Is there such a thing as a “good” churn rate?
In the dynamic and highly competitive SaaS markets, it can be hard to judge what constitutes a “good” churn rate. This is particularly true for startups that have little historical data to compare against, making churn analysis extra tricky. It's tempting for businesses to seek out industry benchmarks, and use those as gauges of success. But even if you leave to one side the accuracy of a given benchmark, there are fundamental challenges in comparing churn across different SaaS businesses.
- Maturity - an established SaaS business that has built a strong reputation and large user footprints can expect to have lower churn indicators than a startup that may be one of a number of vendors that a business is trying out.

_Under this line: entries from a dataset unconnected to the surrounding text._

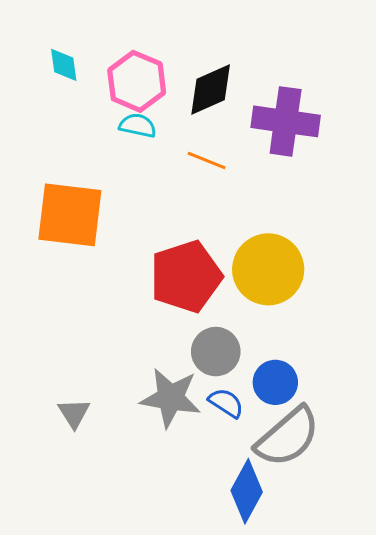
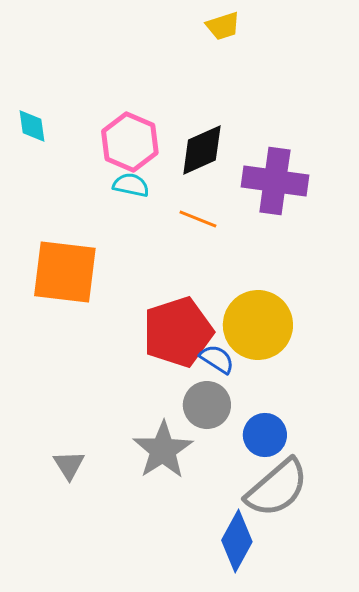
cyan diamond: (64, 65) -> (32, 126), moved
gray star: (171, 398) -> (163, 450), turned 30
blue semicircle: (226, 403) -> (217, 359), moved

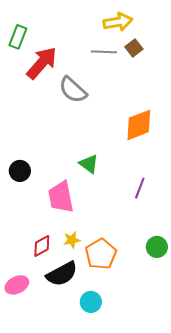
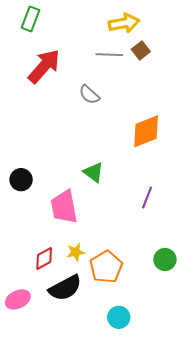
green rectangle: (18, 37) -> (30, 19), moved
gray semicircle: (73, 90) -> (89, 95), moved, size x0.7
cyan circle: (91, 302) -> (119, 317), moved

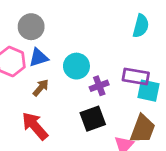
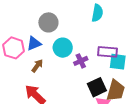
cyan semicircle: (141, 26) -> (97, 13), moved
gray circle: (31, 27) -> (48, 22), moved
black square: (93, 119) -> (97, 87), moved

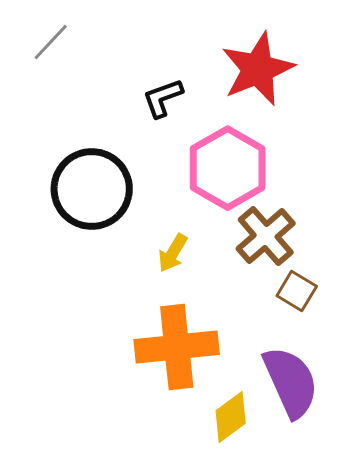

- Business model - some churn is expected, even designed for. For example, it can be a valid business strategy to dispose of unprofitable subscribers, or to purge dormant or fake accounts. Other SaaS businesses are not designed for long-term use, such as dating apps or a job search platforms.
- Business objective - a business targeting rapid growth is likely to attract new subscribers with discounts and offers, fully expecting that only a percentage will be retained.
- Customer type - in some SaaS sectors, it's more normal to switch suppliers in search of the best deal regularly. Other sectors, such as complex technology infrastructure and business-critical systems, have far more stable subscribers and, therefore, less churn.
- Macro influences - some SaaS businesses are more subject to macroeconomic pressures, new government policies and regulatory forces. For example, a change in law may require a gambling or gaming platform to close underage accounts; or prohibit trade in cryptocurrencies. In such cases, we predict higher churn rates.
According to our studies, the average churn rates for SaaS companies are all over the map—everywhere from 1-20% of MRR (monthly recurring revenue). Therefore, a churn rate at the low end (2%) would be considered “good.”
But that doesn’t tell the whole story. Since every company, product, and market is different, it’s impossible to properly compare churn rates across different companies. There are just too many factors in play.
So what benchmarks should subscription companies aim for? What is a good churn rate?
Established companies should aim for steady, low churn
For established companies and enterprise products that have found product-market fit, revenue churn should be low and stay low. Jumping back to our ARPU data from earlier, companies with ARPUs in the $500+ range should have an average churn somewhere in the 2-4% range—but ideally no more than 6%. These numbers are backed up in our company age studies—companies over three years old should be in the same range.
Early-stage companies should aim to improve churn over time
For early-stage companies still searching for product-market fit, though, it depends. Churn in the first year tends to be much higher, often hovering around 10-15% per month (and ranging as high as 24%) as companies figure out their product marketing and pricing strategies to fit their target customers.
As you get better at finding and retaining more ideal customers, that rate should go down over time. Your best benchmark should be your own metrics from last week, last month, or last year.
The best answer I can give is: track your churn and find ways to improve your churn rate over time. Keeping the ship pointed in the right direction is more important than spending your time focusing on your specific churn rate—and certainly more important than comparing it to your competitors.